Final binary size: constexpr variable vs constexpr function

Question

First, I have read this very informative answer about stylistic difference between defining a constexpr variable vs constexpr function. My question is more related with the final size of the binary when using these two. Consider this code:

// approach 1
template <typename T>
struct foo
{
  static constexpr char name[] = "mickey";
};

// approach 2
template <typename T>
struct bar
{
  static constexpr const char* getName() { return "mickey"; }
};

const char* func1() { return foo<int>::name; }
const char* func2() { return foo<double>::name; }

const char* func3() { return bar<int>::getName(); }
const char* func4() { return bar<double>::getName(); }

Look at this code in this godbolt link as well.
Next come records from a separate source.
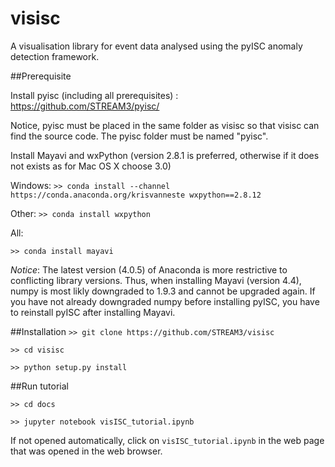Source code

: # visisc
A visualisation library for event data analysed using the pyISC anomaly detection framework.

##Prerequisite

Install pyisc (including all prerequisites) : https://github.com/STREAM3/pyisc/

Notice, pyisc must be placed in the same folder as visisc so that visisc can find the source code. The pyisc folder must be named "pyisc".

Install Mayavi and wxPython (version 2.8.1 is preferred, otherwise if it does not exists as for Mac OS X choose 3.0)

Windows:
`>> conda install --channel https://conda.anaconda.org/krisvanneste wxpython==2.8.12`

Other:
`>> conda install wxpython`

All:

`>> conda install mayavi`

*Notice*: The latest version (4.0.5) of Anaconda is more restrictive to conflicting library versions. Thus, when installing Mayavi (version 4.4), numpy is most likly downgraded to 1.9.3 and cannot be upgraded again. If you have not already downgraded numpy before installing pyISC, you have to reinstall pyISC after installing Mayavi. 

##Installation
`>> git clone https://github.com/STREAM3/visisc`

`>> cd visisc`

`>> python setup.py install`

##Run tutorial

`>> cd docs`

`>> jupyter notebook visISC_tutorial.ipynb`

If not opened automatically, click  on `visISC_tutorial.ipynb` in the web page that was opened in the web browser.
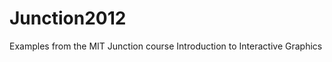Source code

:Junction2012
============

Examples from the MIT Junction course Introduction to Interactive Graphics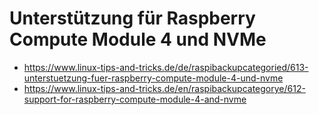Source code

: # Unterstützung für Raspberry Compute Module 4 und NVMe

- <https://www.linux-tips-and-tricks.de/de/raspibackupcategoried/613-unterstuetzung-fuer-raspberry-compute-module-4-und-nvme>
- <https://www.linux-tips-and-tricks.de/en/raspibackupcategorye/612-support-for-raspberry-compute-module-4-and-nvme>
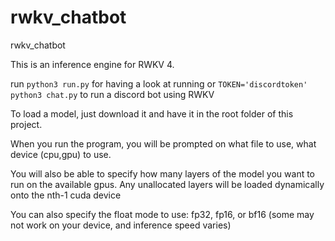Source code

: # rwkv_chatbot
rwkv_chatbot

This is an inference engine for RWKV 4.

run 
`python3 run.py`
for having a look at running
or
`TOKEN='discordtoken' python3 chat.py`
to run a discord bot using RWKV

To load a model, just download it and have it in the root folder of this project.

When you run the program, you will be prompted on what file to use,
what device (cpu,gpu) to use.

You will also be able to specify how many layers of the model you want to run on the available gpus.
Any unallocated layers will be loaded dynamically onto the nth-1 cuda device

You can also specify the float mode to use: fp32, fp16, or bf16 (some may not work on your device, and inference speed varies)

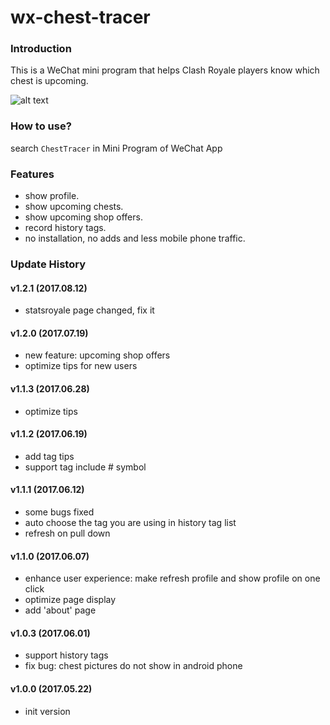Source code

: # wx-chest-tracer
### Introduction

This is a WeChat mini program that helps Clash Royale players know which chest is upcoming.

![alt text](http://img.ngacn.cc/attachments/mon_201706/19/doQhmv-epyK1hT3cSjz-zk.jpg.thumb.jpg)

### How to use?

search `ChestTracer` in Mini Program of WeChat App

### Features

- show profile.
- show upcoming chests.
- show upcoming shop offers.
- record history tags.
- no installation, no adds and less mobile phone traffic.

### Update History

#### v1.2.1 (2017.08.12)

- statsroyale page changed, fix it

#### v1.2.0 (2017.07.19)

- new feature: upcoming shop offers
- optimize tips for new users

#### v1.1.3 (2017.06.28)

- optimize tips

#### v1.1.2 (2017.06.19)

- add tag tips
- support tag include # symbol

#### v1.1.1 (2017.06.12)

- some bugs fixed
- auto choose the tag you are using in history tag list
- refresh on pull down

#### v1.1.0 (2017.06.07)

- enhance user experience: make refresh profile and show profile on one click
- optimize page display
- add 'about' page

#### v1.0.3 (2017.06.01)

- support history tags
- fix bug: chest pictures do not show in android phone

#### v1.0.0 (2017.05.22)

- init version


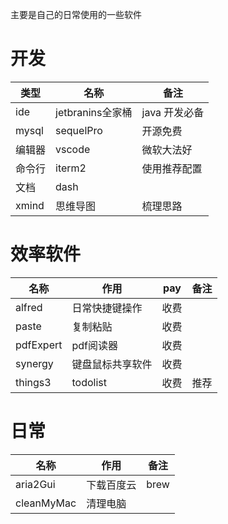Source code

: 主要是自己的日常使用的一些软件

# 开发
 
 类型 |  名称 |  备注
 --|--|--
 ide | jetbranins全家桶|  java 开发必备
 mysql| sequelPro| 开源免费
 编辑器| vscode |微软大法好
命令行|iterm2| 使用推荐配置
文档|dash|
xmind| 思维导图| 梳理思路

# 效率软件
  名称 |  作用  | pay | 备注
 --|--|--|--
 alfred| 日常快捷键操作|  收费
 paste| 复制粘贴| 收费
 pdfExpert| pdf阅读器 | 收费
synergy| 键盘鼠标共享软件| 收费
things3| todolist| 收费| 推荐


# 日常

名称| 作用  | 备注|
--|--|--
aria2Gui|下载百度云| brew
cleanMyMac|清理电脑|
While approach 1 returns different copies of name, approach 2 returns only one copy for all the different instantiations for different T. Infact, when I created 100 different types approach 2 led to a considerably smaller binary. Was wondering if anyone has experienced something similar.

Answer 1

Well, those two approaches aren't really the same. There are things you can do with foo<T>::name that you cannot do with bar<T>::getName(): I can take a pointer to it and I can take a reference to it. That ability prevents different foo<T>::names from being the same.

But with getName(), there's no such issue. You just get a prvalue - you can't take its address. The different bar<T>::getName functions themselves have to be different, but not the underlying storage.